Nach diesem Modell erhält die Partei mit der relativen Stimmenmehrheit die Hälfte der Mandate plus eins, die restlichen Mandate werden verhältnismäßig auf alle anderen Parteien mit mehr als 4 Prozent der Stimmen aufgeteilt. Umgelegt auf das Ergebnis vom 3. Oktober 99 bedeutet das: SPÖ 92 (65), FPÖ 40 (52), ÖVP 40 (52), Grüne 11 (14).

Der Vorteil dieses Wahlsystems ist, dass es sowohl zu einer regierungsfähigen Mehrheit im Parlament führt, als auch die politische Repräsentation kleinerer Parteien gewährleistet und zudem den Prozess der Regierungsbildung wesentlich beschleunigt und vereinfacht.

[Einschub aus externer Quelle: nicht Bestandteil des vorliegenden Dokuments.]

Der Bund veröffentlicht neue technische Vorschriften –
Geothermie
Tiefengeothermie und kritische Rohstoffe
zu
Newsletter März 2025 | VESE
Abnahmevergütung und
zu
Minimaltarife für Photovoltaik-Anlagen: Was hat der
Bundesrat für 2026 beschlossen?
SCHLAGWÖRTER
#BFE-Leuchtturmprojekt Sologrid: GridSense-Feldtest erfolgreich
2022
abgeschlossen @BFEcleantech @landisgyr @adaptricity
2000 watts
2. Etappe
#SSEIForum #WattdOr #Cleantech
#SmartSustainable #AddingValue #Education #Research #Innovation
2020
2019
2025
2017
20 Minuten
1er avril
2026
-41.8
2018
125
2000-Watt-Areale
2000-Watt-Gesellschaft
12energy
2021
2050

In dieser Hinsicht ist es aber auch herkömmlichen Mehrheitswahlsystemen wie etwa dem englischen Modell überlegen. Denn bei einem minderheitenfreundlichen Mehrheitswahlrecht kann es weder zu einem "hung parliament" kommen, einer Situation, in der keine Partei eine absolute Mehrheit im Parlament besitzt (in England zuletzt 1974), noch zu dem Kuriosum, dass eine Partei mit weniger Stimmen eine Mehrheit an Mandaten erringt.

Freilich ist beim Modell eines minderheitenfreundlichen Mehrheitswahlrechts die größte Partei überdurchschnittlich repräsentiert. Der Vorwurf, dieses Modell könnte zu extremen Verzerrungen führen, wenn es nur viele kleine oder mittlere Parteien gibt, geht jedoch ins Leere, da solche Situationen natürlich bei allen Mehrheitswahlsystemen, ja sogar bei Verhältniswahlsystemen mit Sperrklausel eintreten könnten (so kann sogar beim gegenwärtigen österreichischen Wahlsystem eine Partei mit 4 Prozent an Stimmen alle Mandate bekommen, wenn alle anderen Parteien je weniger als 4 Prozent der Stimmen haben).

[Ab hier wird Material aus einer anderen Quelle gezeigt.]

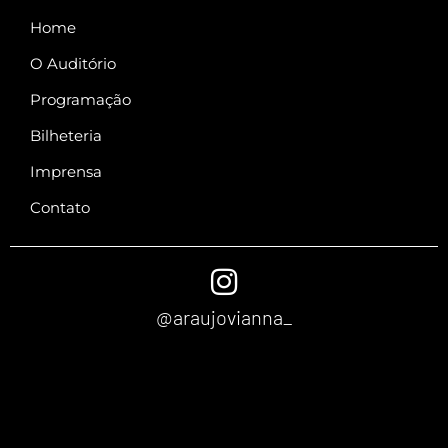
Home
O Auditório
Programação
Bilheteria
Imprensa
Contato
@araujovianna_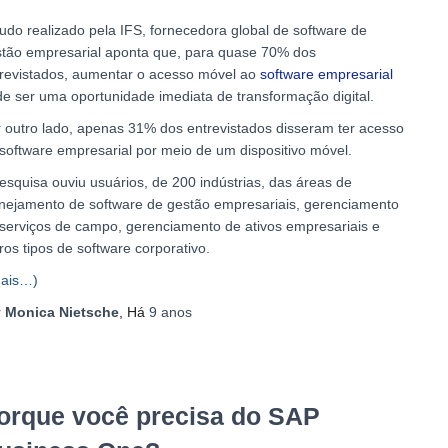
udo realizado pela IFS, fornecedora global de software de
tão empresarial aponta que, para quase 70% dos
revistados, aumentar o acesso móvel ao
software empresarial
e ser uma oportunidade imediata de transformação digital.
 outro lado, apenas 31% dos entrevistados disseram ter acesso
software empresarial por meio de um dispositivo móvel.
esquisa ouviu usuários, de 200 indústrias, das áreas de
nejamento de software de gestão empresariais, gerenciamento
serviços de campo, gerenciamento de ativos empresariais e
ros tipos de software corporativo.
ais…)
r
Monica Nietsche
, Há
9 anos
orque você precisa do SAP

Trotzdem die Vorzüge dieses Modells also evident sind, scheint die Realisierbarkeit des Modells bisher allerdings äußerst gering. Wenn Robert Menasse von der SPÖ eine diesbezügliche Reforminitiative erwartet, erwartet er dies von einer Partei, die - von wenigen Ausnahmen abgesehen - stets gegen ein Mehrheitswahlrecht eintrat. Dies hatte sicherlich ideologische und historische Ursachen - gilt doch das Verhältniswahlrecht als eine der großen sozialdemokratischen Errungenschaften am Beginn der Ersten Republik -, war aber immer auch vor dem Hintergrund der Befürchtung der SPÖ zu sehen, sie würde bei einem Mehrheitswahlrecht (englischer Prägung) nur in den Städten gewinnen, alle Wahlkreise ländlicher Prägung jedoch und damit auch insgesamt verlieren.

Ein minderheitenfreundliches Mehrheitswahlrecht müsste deshalb für die SPÖ eigentlich durchaus attraktiv sein. Als stimmenstärkste Partei hätte sie nach der Wahl vom 3. Oktober eine Alleinregierung - mit oder ohne Experten - bilden können. Österreich hätte sich viele Wochen der Ungewissheit und eine unsichere Zukunft mit einer in vieler Hinsicht problematischen Koalition erspart. Aber auch aus demokratiepolitischen Gesichtspunkten wäre es ein Zugewinn gewesen: Die Wähler hätten entschieden, wer das Land führen soll, und nicht die Parteien oder der Bundespräsident.

Aber auch für Freiheitliche und ÖVP müsste das Modell seinen Reiz haben: Beide Parteien trennten bei der letzten Wahl gerade 6 Prozent vom ersten Platz - eine gute Ausgangsposition, um ihn beim nächsten Wahlgang auch wirklich zu erreichen.

Die letzten Wochen und Monate haben jedenfalls gezeigt, dass das bisherige politische System Österreichs an die Grenzen seiner Effektivität und Effizienz gestoßen ist. Intensive Überlegungen der Reform und Innovation sind dringend erforderlich - ohne sich dabei vom müden Lächeln der "Pragmatiker" irritieren zu lassen. Das Modell eines minderheitenfreundlichen Mehrheitswahlrechts könnte ein mutiger und zielführender Reformschritt sein.

Klaus Poier ist Universitätsassistent am Institut für öffentliches Recht, Politologie und Verwaltungslehre in Graz.